Dazu ein paar aktuell Beispiele:
- Unterstützung von Brainstorming: Um auf Gedankensprünge und neue Ideen zu kommen, braucht unser Gehirn Reize, die von anderen Personen kommen können oder wie bei KI von einer Maschine die ihr hochvernetztes Wissensmodell einsetzt, um Inspirationen beim Menschen in Form von Text oder Bildern zu liefern. Damit kann die Entwicklung neuer Lösungen aus unterschiedlichen Wissensbereichen mit Inspiration versorgt werden. Der „geniale Kick im Kopf“ sollte damit wahrscheinlicher werden aber er wird weiterhin im Kopf von Menschen statt finden.
- Workplace Learning: Kontextspezifisches Lernen, genau zu dem Zeitpunkt wo das Wissen gefragt ist, scheiterte bisher an Suchalgorithmen, fehlender IT-Performance oder veralteten Dokumenten. Mächtige KI-Wissensmodelle sind dazu nicht unbedingt erforderlich. Es reicht eine lokale KI-Lösung (oft Open Source) zu trainieren und mit unternehmensspezifischem Content zu füttern. Die Suche und Vernetzung von Experten ist über bereits verfügbare Tools, wie z.B. eine Innovationsplattform leichter möglich. Im Unterschied zu Wiki-Systemen muss damit aber kein neuer Content geschrieben werden. KI-Tools sind in der Lage Muster in vernetzten Daten zu erkennen und daraus „personalisierte Lernangebote“ für User zu liefern.
Nachdem die Wissensintensität in neuen Lösungen weiter ansteigt, ist es essentiell für die Zukunft des Innovationsmanagements modernste Tools einzusetzen. Wissensarbeit rückt damit noch stärker in den Fokus und der gezielte Einsatz von Assistenzsystemen wird die Effizienz aber auch Effektivität dieser Jobs massiv beeinflussen. KI-Tools brauchen für deren Einsatz und Nutzung fundiertes Wissen über deren Einsatzgebiete, Plausibilität von Outputs und Wirksamkeit. Dieses Wissen muss in den Köpfen der MA aufgebaut werden, so wie bei jedem Technologiesprung Lernprozesse ausgelöst werden mussten, um diese sinnvoll einsetzen zu können.

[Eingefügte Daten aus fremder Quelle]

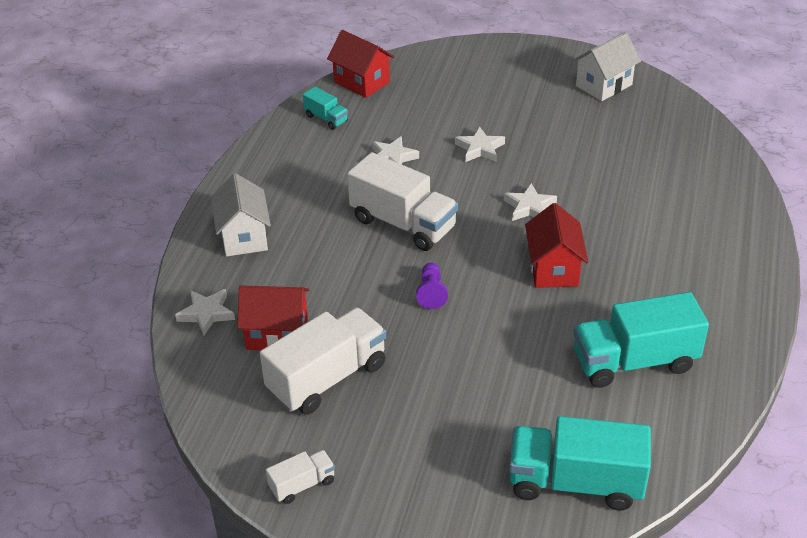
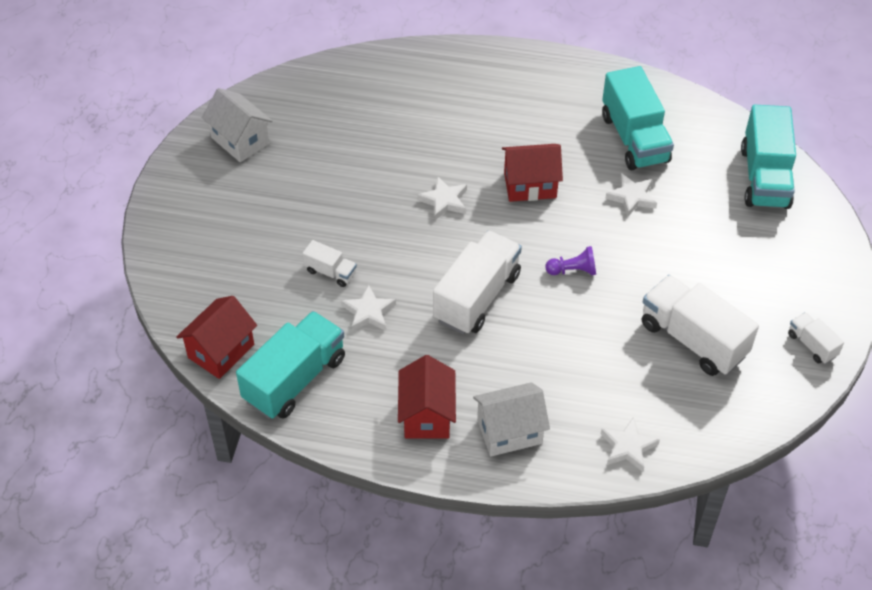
camera: 95 degrees left, 10 degrees up
red house [237,285,309,350] -> red house moved to [398,355,456,439]
turquoise truck [303,87,348,130] -> turquoise truck [236,311,345,419], size x2.06
white star [455,126,505,162] -> white star moved to [605,173,657,218]
none -> white truck [302,240,357,287]

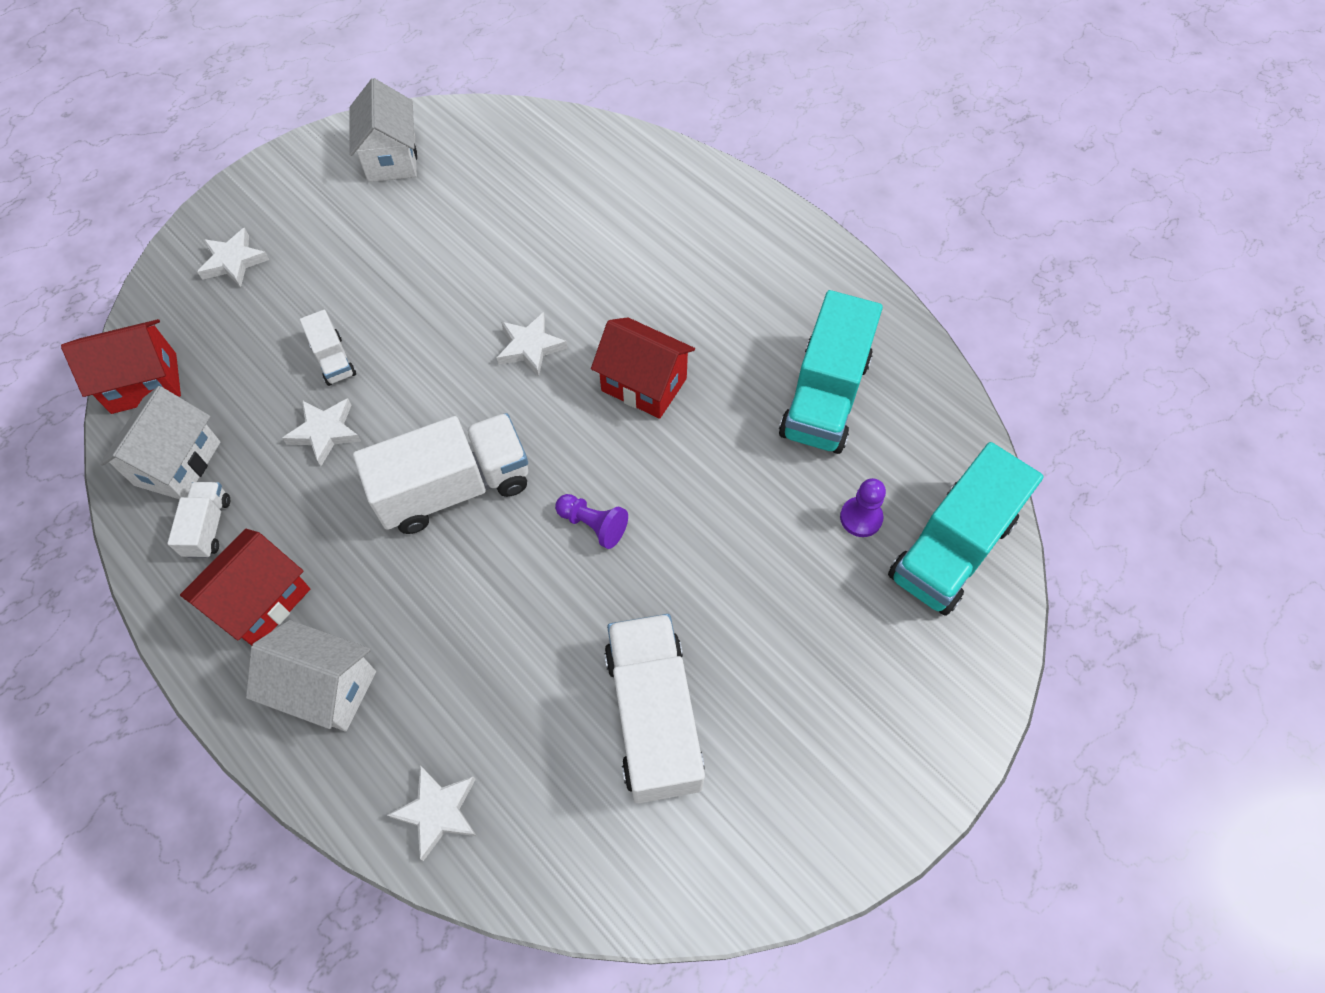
camera: 35 degrees right, 10 degrees up
turquoise truck [236,311,345,419] -> white house [100,386,220,499]
white star [605,173,657,218] -> white star moved to [197,228,269,287]
white truck [788,312,844,364] -> white truck moved to [167,482,230,558]
none -> purple pawn [840,478,886,537]

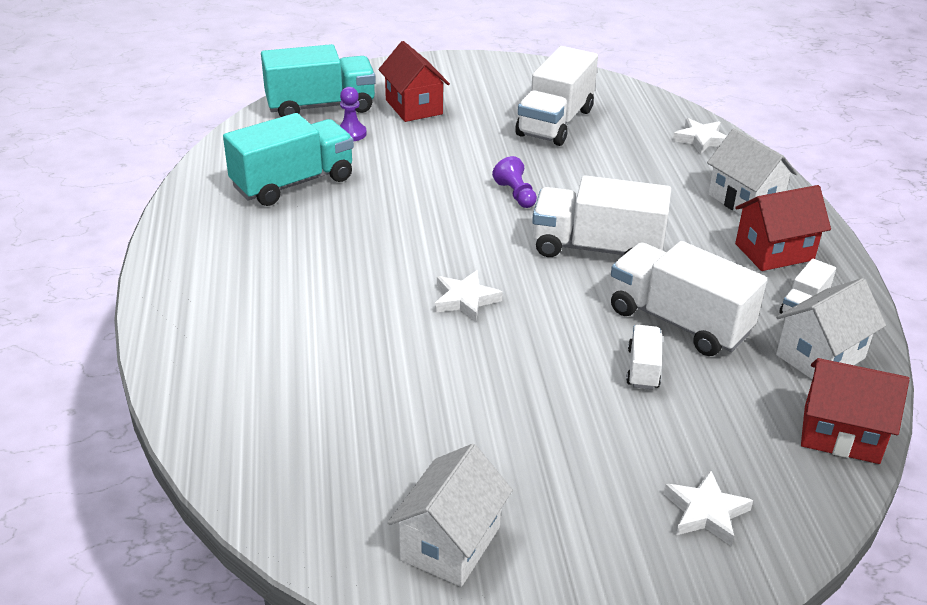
camera: 145 degrees left, 25 degrees down
white star [282,398,361,466] -> white truck [611,241,767,356]
red house [591,317,695,419] -> red house moved to [378,41,450,122]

Angst vor Künstlicher Intelligenz werden damit nur Menschen und Unternehmen haben, die sich nicht mit der Materie auseinandersetzen. Ein „staatlicher Schutz“ durch Verbote von KI-Angeboten wird durch die globale Vernetzung schwer möglich sein. Wer sich ausklinkt, wird zurückfallen, weil die Innovationsgeschwindigkeit weiter ansteigen wird. Dazu war IT schon in den letzten Jahrzehnten einer der Haupttreiber. Bei KI wird die Technologie nochmals eine neue Dynamik liefern, die man auch als Chance für den Arbeitsplatz der Zukunft sehen kann. Ob diese neue Qualität an Wissens-Werkzeugen nun dazu führen wird, dass wir (wirklich) weniger arbeiten oder die Kluft zwischen den „KI-Nutzenden“ und „KI-Skeptikern“ größer wird, werden wir sehen und erfahren.
Wie steht es in deinem Unternehmen mit dem Wissensmanagement? Sind KI-Tools bereits im Einsatz und gibt es dazu positive Erfahrungen?